I guess I’m REALLY behind the times. Looks like there’s another sport in town, and it ain’t your father’s football.
Unless your dad subscribed to Playboy or Hustler, then, I guess this is EXACTLY his kind of football.
Anywhoo. Here we are. 2009, and we now, officially, have women throwing pigskin while wearing lace and faux fur and… well. That’s it. Lace and faux fur. Is this such a bad thing? Is this really the intersection of men’s passions summed up in one roughly 2 1/2 hour event? Does anyone know the rules? Does anyone care if there are rules? Will anyone watch if we all know, without a shred of a doubt, there will definitely be NO nips slipping or clothes being ripped off?

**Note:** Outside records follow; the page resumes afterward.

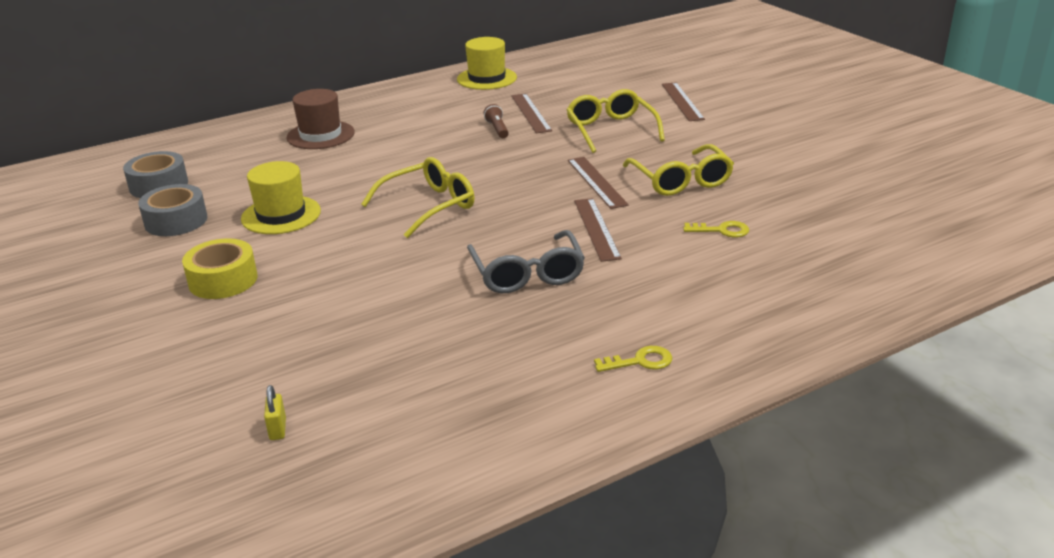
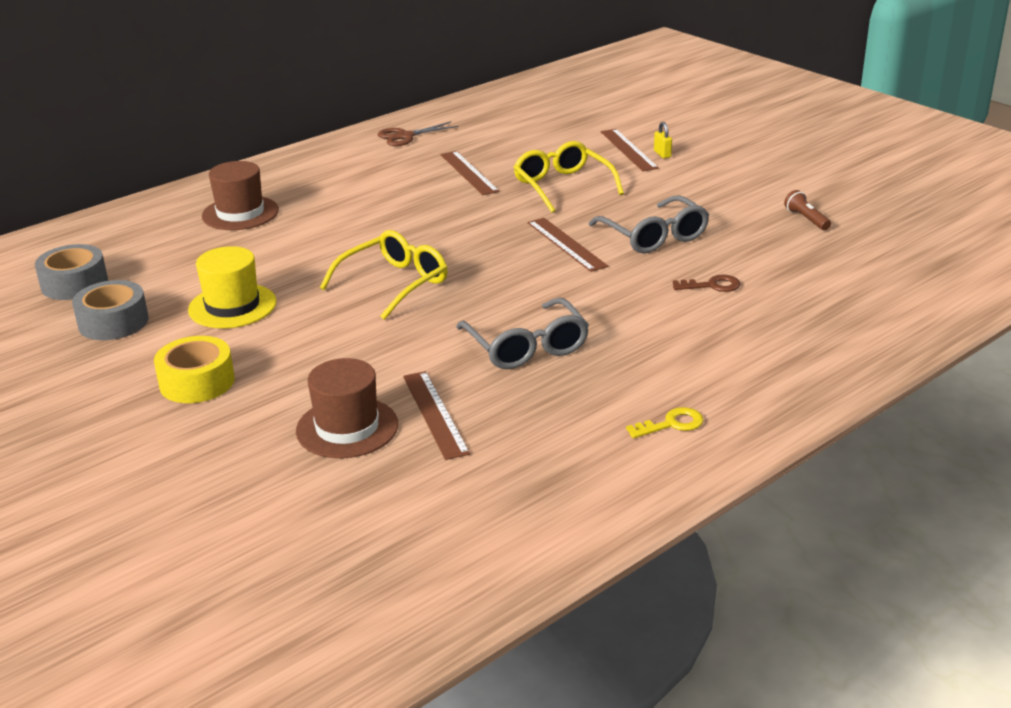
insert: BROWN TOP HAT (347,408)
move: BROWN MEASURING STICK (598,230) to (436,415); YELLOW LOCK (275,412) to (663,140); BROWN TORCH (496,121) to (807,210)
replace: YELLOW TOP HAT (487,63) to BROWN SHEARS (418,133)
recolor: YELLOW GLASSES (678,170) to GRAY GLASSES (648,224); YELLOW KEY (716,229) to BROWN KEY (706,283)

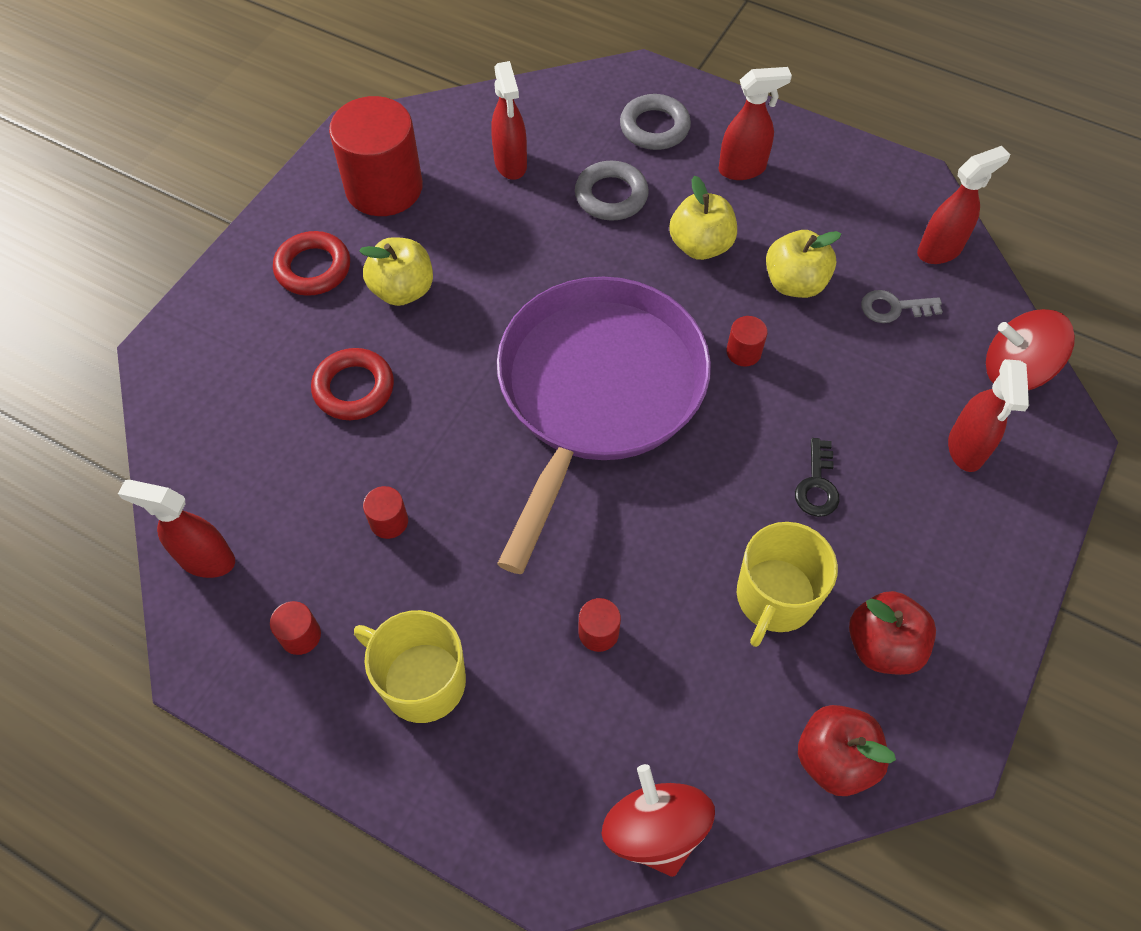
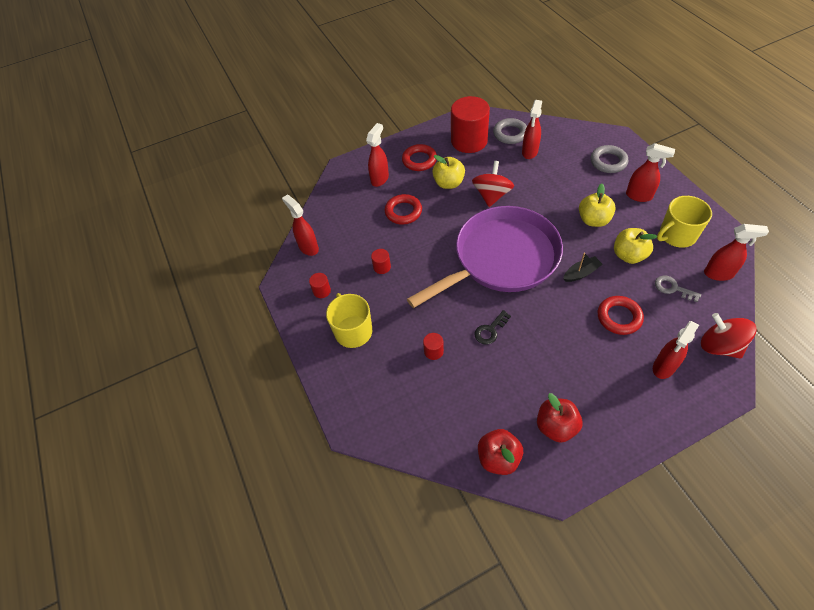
insert: RED SPRAYER (377,155); RED RING (621,315)
move: RED TOY TOP (658,820) to (493,184); JET-BLACK KEY (817,477) to (492,327); GRAY RING (612,191) to (510,131); YELLOW COFFEE MUG (787,584) to (684,222)
replace: RED CYLINDER SHAPE (747,341) to JET-BLACK BOAT (583,267)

Let’s face – we watch football for the same reason we watch hockey – we know that there is a slight chance that someone is going to get seriously hurt. The kind of hurt that shows up at the end of Jerry Maguire. The kind that they play on Sportscenter every 7 minutes for 3 days.
Now, I don’t want the women to get hurt, but I do want that sense of danger. And pain is not danger for me when it comes to a team of women chasing other women wearing little less than a sundress. Almost being naked and rolling around in some sprinklers, or perhaps jello is dangerous enough. However, we ALL know, that ain’t gonna happen.
Oh – and the Chicago team? The “Chicago Bliss”
Final verdict: The league may be filled with hot women, but the idea is a major fail, and not hot.